Has there ever been a generation that has not watched, amazed – though surely by now it has to be expected? – the roustabouts and delinquents and rebels of their youth becoming mouthpieces of considered judgement? Colin telephoned Fred Cope reminding himself that the possessors of considered judgement often found it hard to remember past follies.

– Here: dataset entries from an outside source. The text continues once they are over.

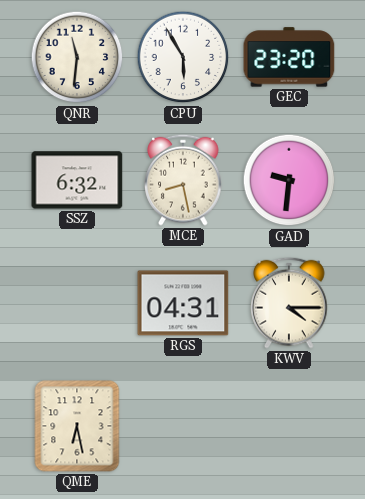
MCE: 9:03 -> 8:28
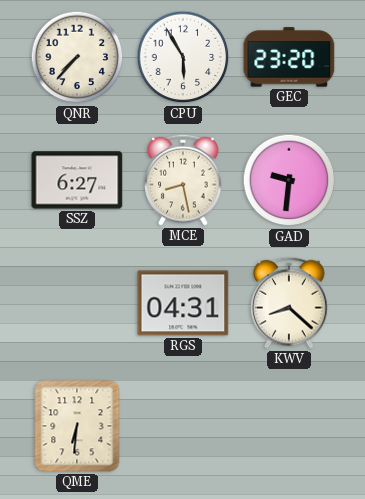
QNR: 11:31 -> 7:37
SSZ: 6:32 -> 6:27
KWV: 4:15 -> 8:22
QME: 6:28 -> 6:31
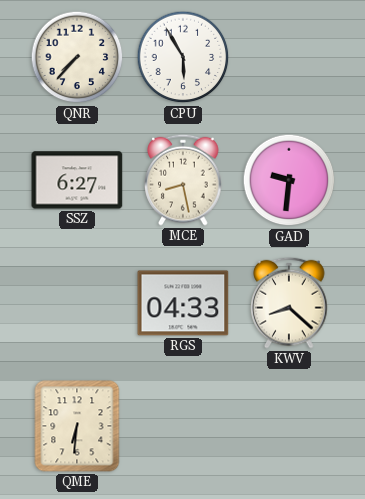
GEC: 23:20 -> none
RGS: 04:31 -> 04:33
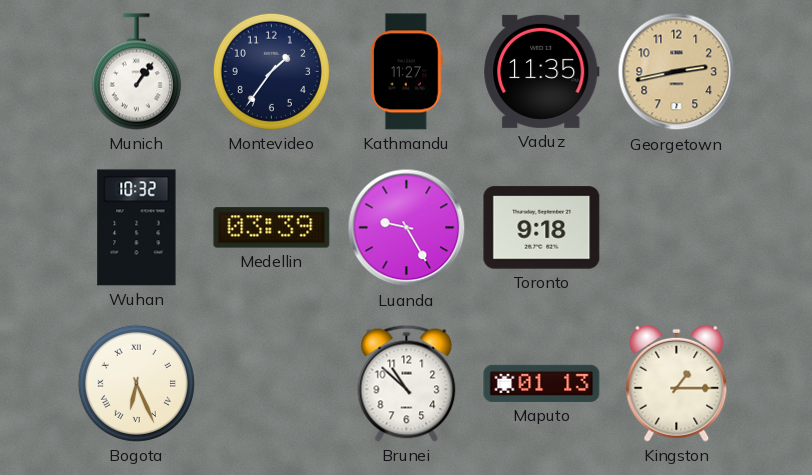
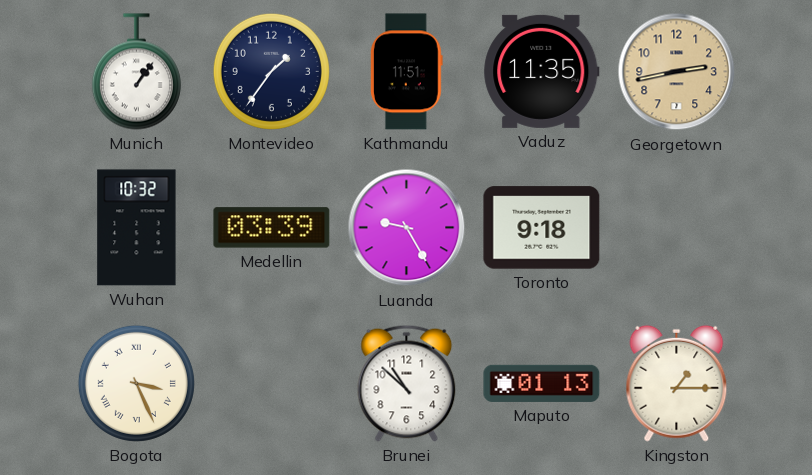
Kathmandu: 11:27 -> 11:51
Bogota: 6:26 -> 3:26
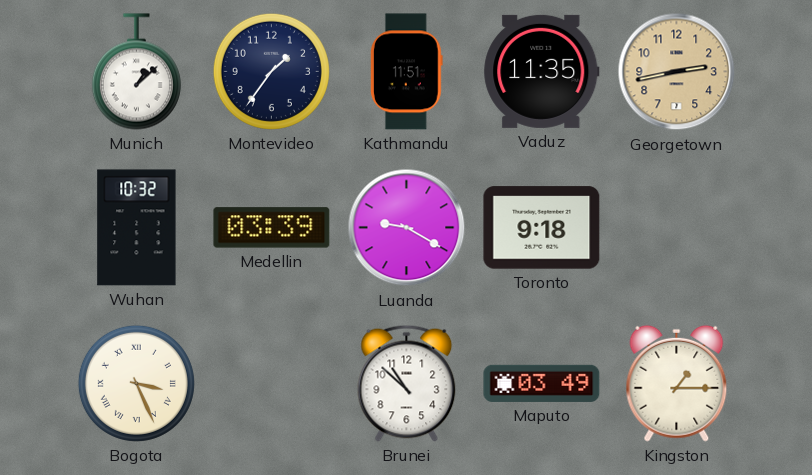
Munich: 1:06 -> 1:08
Luanda: 9:25 -> 9:20
Maputo: 01:13 -> 03:49
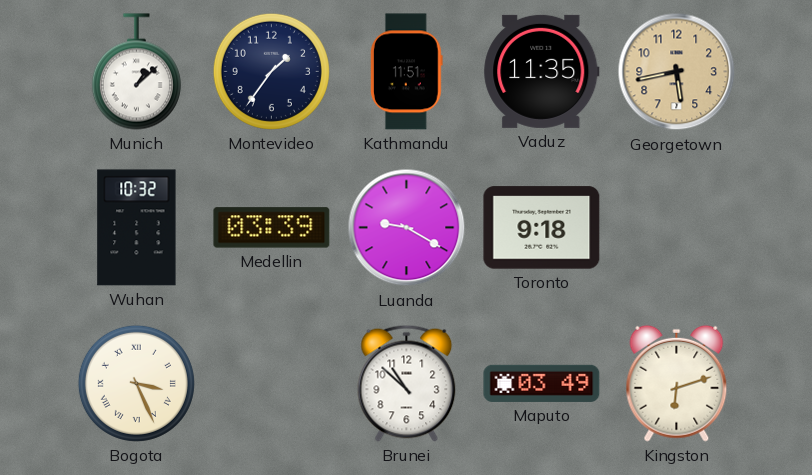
Georgetown: 2:43 -> 5:43
Kingston: 1:15 -> 6:12
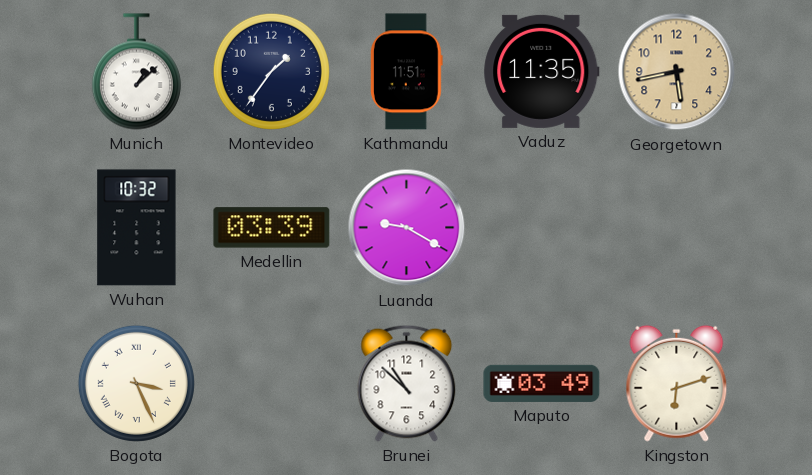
Toronto: 9:18 -> none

The two met in a pub, on a Sunday, and Colin plunged in. 'I have a sister – well, a kind of sister, who is working in Zimlia, and she came to see me to say we are all talking nonsense about dear Comrade President Matthew: he's really a bit of a crook.'
'Aren't they all?' murmured Fred Cope, back in his former role of practised sceptic about any kind of authority, but added, ' Surely he is one of the good ones?'
‘I’m in a false position,’ said Colin. ' This is the voice of Colin, but they are the words of Sylvia. She came to see me. She was in a state. I think it might be worth your while to...get a second opinion.'
The editor smiled. ' The trouble is, it doesn't do to judge them by our standards. Their difficulties are immense. And it'sa completely different culture. '
‘Why doesn't it do? That's surely patronising. And haven't we had our bellies full of not judging others by our standards?'
' Yeeeees,’ said the editor. ‘I see your point. Well, I'll look into it. '
Having got over what both felt as an awkwardness, they tried to regain the glorious irresponsibility of their earlier times, when Colin's views had been such that he had scarcely dared voice them outside the safety of his home, and Fred's young life now seemed to him like a prolonged festival of licence and anarchy. But it was no good. Fred was expecting a second baby. Colin as usual was thinking only of the novel he was writing. He knew he probably ought to be doing more about Sylvia, but when has being in the middle of a novel not been the best of excuses? Besides, he always felt guilty about her and did not understand why he did. He had forgotten how much he had resented her coming to Julia's house, and how he had railed at his mother. He looked back on that time with pride now: he and Sophie, both, and anyone else who had come and gone then, might talk affectionately about what fun it had all been. But he did know he had always envied his brother's ease with Sylvia. Now he found her religion and what he saw as her neurotic need for self-sacrifice irritating. And this last visit of hers which had ended in his scooping her up to sit on his knee – what embarrassment for both of them! And yet he was fond of her, yes he was, and he had been bound to do something about Africa and he had done it.